Le mercredi 6
juin 1858 s’ouvrit sur un silence lourd, presque solennel. Bayeux et les terres
paisibles du Bessin suffoquaient sous une chaleur accablante, comme si le ciel
retenait son souffle, préparant en secret l’inexorable courroux de la tempête.
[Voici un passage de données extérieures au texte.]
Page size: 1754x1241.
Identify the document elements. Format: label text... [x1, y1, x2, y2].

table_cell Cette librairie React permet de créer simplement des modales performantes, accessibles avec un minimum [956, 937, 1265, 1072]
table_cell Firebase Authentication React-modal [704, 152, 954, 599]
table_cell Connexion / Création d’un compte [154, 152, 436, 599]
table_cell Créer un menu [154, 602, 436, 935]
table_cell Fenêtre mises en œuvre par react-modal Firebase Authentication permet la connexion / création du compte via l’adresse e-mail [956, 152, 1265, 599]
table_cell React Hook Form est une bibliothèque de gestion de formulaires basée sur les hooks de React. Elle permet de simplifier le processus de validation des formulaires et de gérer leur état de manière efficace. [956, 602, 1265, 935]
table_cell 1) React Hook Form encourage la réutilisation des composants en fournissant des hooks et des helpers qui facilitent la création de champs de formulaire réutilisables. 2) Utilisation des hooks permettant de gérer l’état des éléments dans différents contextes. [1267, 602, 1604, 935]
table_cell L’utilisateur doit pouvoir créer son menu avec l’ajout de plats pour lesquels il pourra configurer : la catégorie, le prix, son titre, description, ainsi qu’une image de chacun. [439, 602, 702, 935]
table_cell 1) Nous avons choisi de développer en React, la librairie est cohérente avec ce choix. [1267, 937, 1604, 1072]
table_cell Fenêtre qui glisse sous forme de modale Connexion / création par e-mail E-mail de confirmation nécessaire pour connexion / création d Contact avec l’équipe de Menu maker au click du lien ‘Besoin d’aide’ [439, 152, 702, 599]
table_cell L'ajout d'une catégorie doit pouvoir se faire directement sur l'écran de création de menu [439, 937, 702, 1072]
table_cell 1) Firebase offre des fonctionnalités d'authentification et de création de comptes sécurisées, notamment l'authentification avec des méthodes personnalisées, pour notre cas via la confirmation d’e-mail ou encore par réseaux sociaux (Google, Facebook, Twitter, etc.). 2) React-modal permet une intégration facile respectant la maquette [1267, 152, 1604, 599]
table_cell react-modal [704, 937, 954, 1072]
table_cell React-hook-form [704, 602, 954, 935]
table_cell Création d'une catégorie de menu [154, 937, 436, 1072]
L’air vibrait d’une tension muette, les feuillages étaient immobiles, et le
moindre bruit semblait résonner à l’infini, suspendu dans une attente
étouffante.
Mais la pluie
n’était qu’un prélude.
Bientôt, le
ciel, dans une furie plus grande encore, fit pleuvoir non plus de l’eau, mais
des pierres de glace, énormes, brutales, d’une blancheur aveuglante. Elles
s’écrasèrent sur les toitures, pulvérisèrent les vitres, éventrèrent les
serres. Les jardins, jadis calmes et féconds, furent saccagés, comme passés au
fil d’une invisible épée. Fleurs et légumes, dans un dernier soupir, se
couchèrent sous les coups implacables. Même l’hirondelle, messagère du ciel,
fut frappée net, son corps frêle brisé dans un ultime vol tragique.
Partout, les
foyers pleuraient. Les ardoises jonchaient les sols, les vitres n’étaient plus
que dentelles brisées, et des morceaux de plâtre pendaient aux plafonds comme
les lambeaux d’un monde en ruine. On se murmurait dans Bayeux que jamais
mémoire d’homme n’avait vu semblable désolation.
Et ce fléau ne
s’était pas contenté de la ville.
Il s’était étendu, comme une bête déchaînée, sur les cantons voisins : Balleroy, Tilly, Ryes, Creully… Là, sur une terre labourée par les cieux, une femme âgée, humble gardienne de sa vache, fut frappée par la foudre. Elle s’effondra sans un cri, fauchée dans une solitude tragique. Sa bête, projetée comme une poupée par une main invisible, gisait plus loin, tremblante et muette, à jamais marquée.
À Creully, un
glaçon gigantesque, large comme un poing d’homme, fut retrouvé : preuve muette
de la colère des cieux. Et pourtant, dans cette mer de larmes et de décombres,
une lueur : les récoltes, disait-on, n’étaient pas entièrement perdues. La
nature, blessée mais vivante, semblait prête à se relever.
Mais les
pommiers, eux, pleuraient déjà leur floraison volée, leurs branches nues
tendues vers un ciel qui ne répondait plus.